Я встретил Ларионова, которого не видал за все время войны. Узнал от него про смерть Сутина, который умер в госпитале после операции, недавно. Между Шурой и Ларионовым есть нечто общее: оба они себя выразили в искусстве, и теперь их главное занятие – скрывать в разговоре свой ум и талант, что им и удается, как Rimbaud в африканских пустынях.
Относительно воспитания Степана и Бориса: конечно, Степан труднее, но не для Мани: он ее так полюбил (с первого взгляда, в июле прошлого года), что делает все, что она не захочет, угадывает, что ей приятно, преодолевает свою лень к музыке и пр. Борис очень ответственный человек и без критики вызубривает наизусть всю свою школьную чепуху.
Дневник Николая Татищева
Память. Дневник 1943–1944 годов Посвящается моему лучшему другу Мане
Утром, повозившись с перекидыванием угля и разборкой картофеля, съездил на велосипеде в Веррьерский лес, осенний, тихий, теплый, будто Степановский парк, с неподвижными листьями, свисающими на паутине в тумане, с оранжевыми листьями на дорогах, на полянах и на пруду. Жизнь праведника в парке… Никому не делал зла… не желал, во всяком случае… Запах ладана и туман, где в кругу просвечивает солнце, ореол вокруг головы святого. Кладбище деревьев и листьев, никого, далеко по ту сторону пруда старик собирает что-то, вероятно желуди или грибы. Тишина, изредка аэроплан вдали.

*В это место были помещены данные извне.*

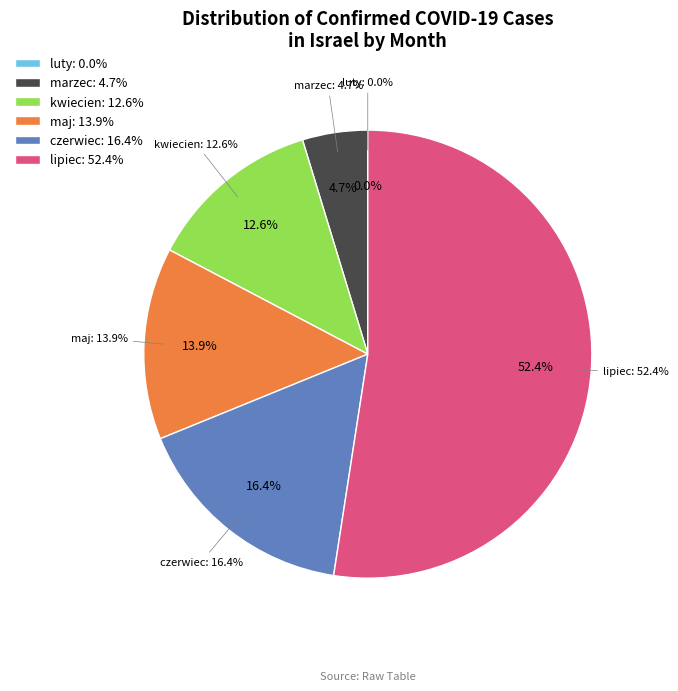

Combined, do luty-21 and marzec-04 account for over 50%?

No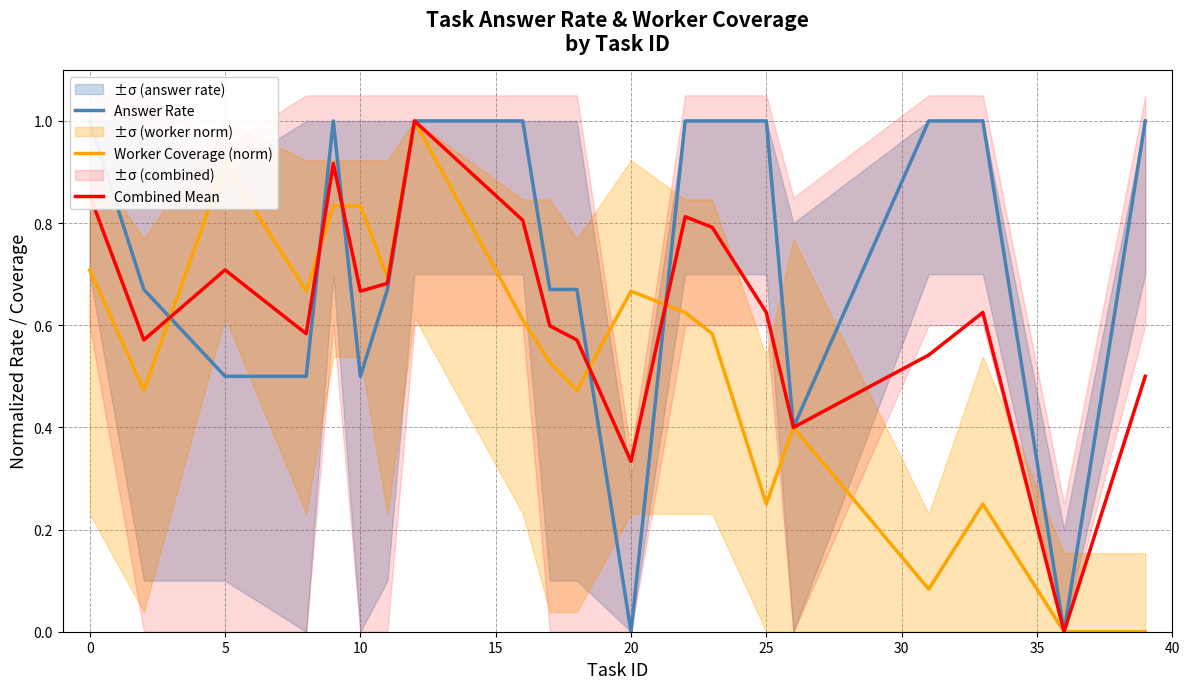

How many interior local peaks does the Worker Coverage (norm) series have?

5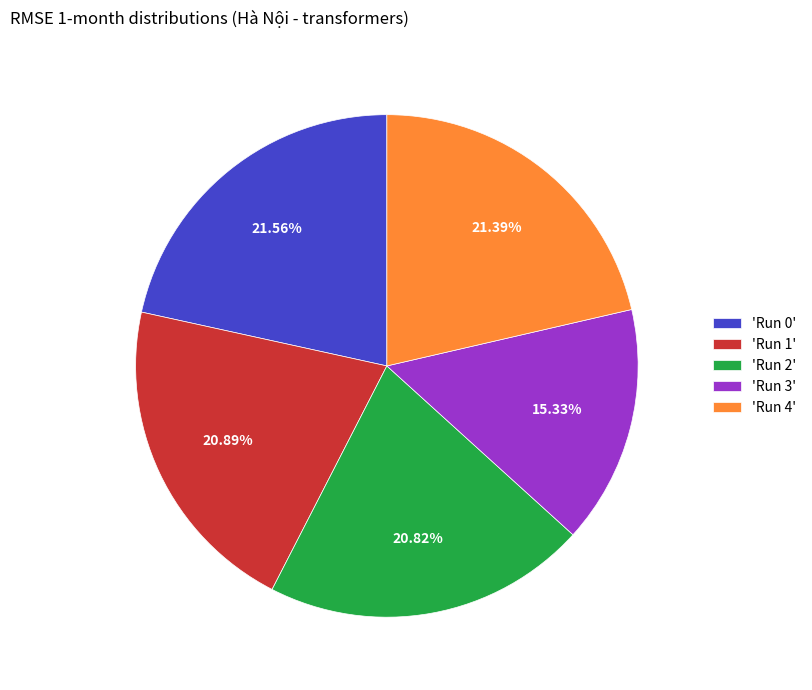

Is the sum of 'Run 0' and 'Run 1' greater than half?

No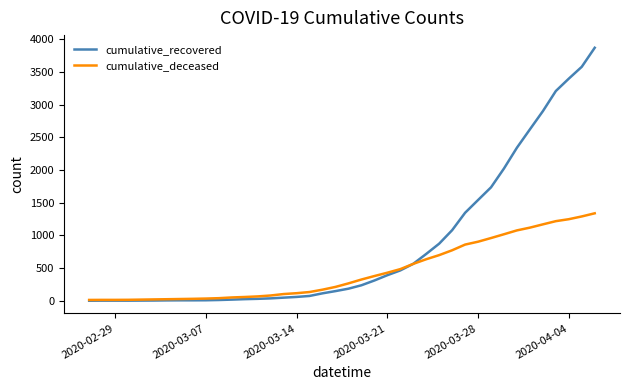

Which series has the largest range (max minus min)?

cumulative_recovered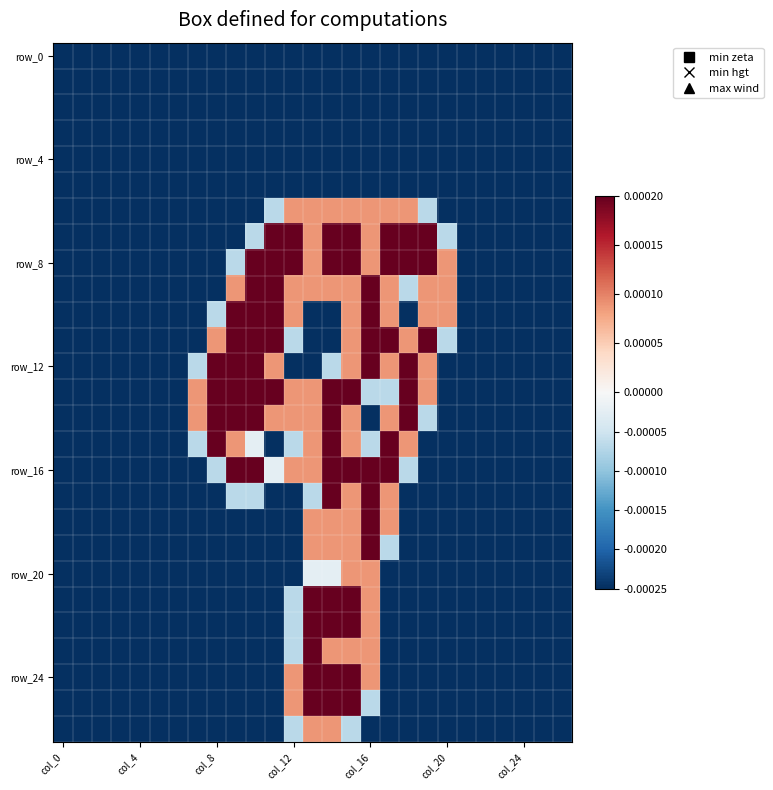

How many series are shown in this chart?

27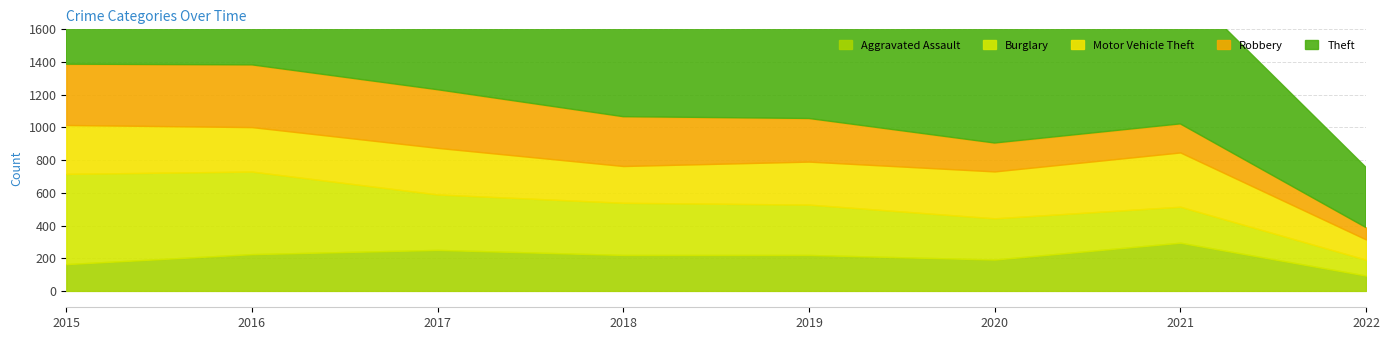

The Aggravated Assault series shows 55 at 2016. True or false?

False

Всю жизнь с 9 лет (весна в Рязани 1906 г.) считал раем для себя: парк и книги. Парк, холм с соснами, орешник, дуб. В этом парке я более у себя дома, чем во всех прошлых, это моя осень, я высидел право на парк. Прежде: почему не воюешь (1916), не работаешь, или, если уж сидишь на скамье, почему один?

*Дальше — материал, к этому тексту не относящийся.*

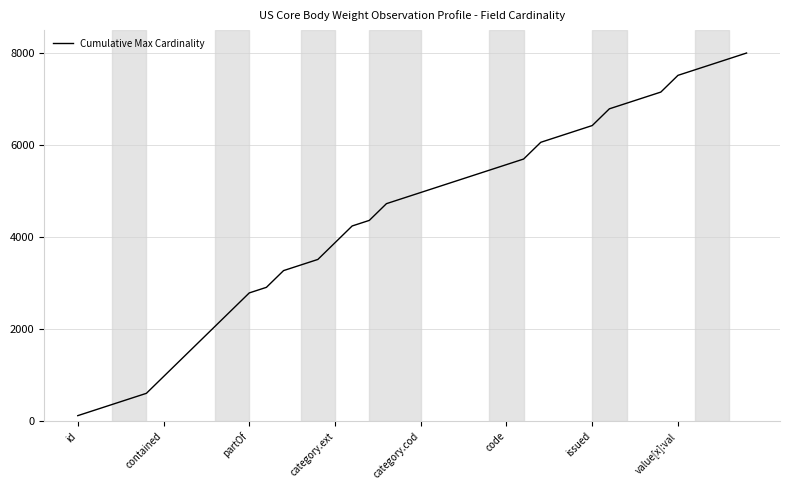

What is the maximum value shown in the chart?

8000.0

Книги. Сейчас со мной один из дневников L. Blay; это и Киркегард – главное мое чтение с лета 1939, всю войну. Этот том, "Invendable"[257]
, купил 22 июня 1940 года в La Rochelle и ездил с ним искать в Poitiers Дину и детей. Сейчас «Invendable» учит меня не дать подкупить себя фимиамами осеннего рая, не раствориться в ноябрьских облаках. Ибо что сказали бы дети и Маня, которые ждут к обеду?Вечером Борис рассказал за ужином (мы ходили с Маней и детьми на кладбище и в сумерках вернулись), что его спросили дети в школе, где ему приятнее жить – здесь или в России. Он ответил: "Здесь, так как там papa aurait dû faire la guerre"[258]
. Степан на это: «Я бы сказал: не знаю, потому что никогда там не был». Оба ответа дипломатичны, у Степана – более осторожный (Борис, может быть, непосредственно добрее).Поздно вечером, в кровати, пока Маня моется в ванне: как кончится война? Это вопрос меня слишком интересует, ведь я же достаточно стар, чтобы знать: НИКАК. Почему же столько думаю над этим – отнимая для глупости время – и часами стою над радио?
Глубокомысленна та раса, которая знает о Боге.
В эпоху моей отвратительной молодости и военной службы мы с утра рассыпались в невеселом смехе. Те, кто были постарше, уже дребезжали козлами, мы старались блеять в тон. Однако офицеры иногда говорили о Боге, о смерти, о главном, но и тут мы легко соскальзывали на шутку, и у нас были заранее приготовленные магические формулы – дабы уклониться от ответа, от решения. Я уклонялся словами чеховского сына дьякона: "Все в этом мире относительно, приблизительно и условно, и ни ты, ни я ничего не знаем".
Евреи, которых я узнал через женщин, мне первые показали, что значит не упоминать Имя напрасно.
Взят Киев.
Разбираю в Био старые архивы и нахожу мои записки 1938 года.
"О холод! О свежая осень. На 5-ом десятке узнал радость вдыхать полной грудью, и вот конец бронхитам и сну. А то все боялся зимы и считал себя тоскующим по тропическим лесам. Так подготовляется возвращение на родину".
Как промчались 30-е годы, как в поезде с Диной. Вдруг поезд остановился в вечер ее смерти на какой-то станции – названия в сумерках не разобрать… После нескольких месяцев бодрствования 32–33 годов, снова сны, и так во сне родились Степан и Борис, и меня что-то чуть толкнуло, когда умер Поплавский, когда болели дети, когда началась война.
Опять запись 1938 года: "Степан (трехлетний), разглядывающий себя в ручное зеркало и заворожено улыбающийся, как бабушка Елизавета Алексеевна, слегка недоумевающий, будто в некоем юмористическом трансе скандирует: "Стип-Стип-Стип-Стипан".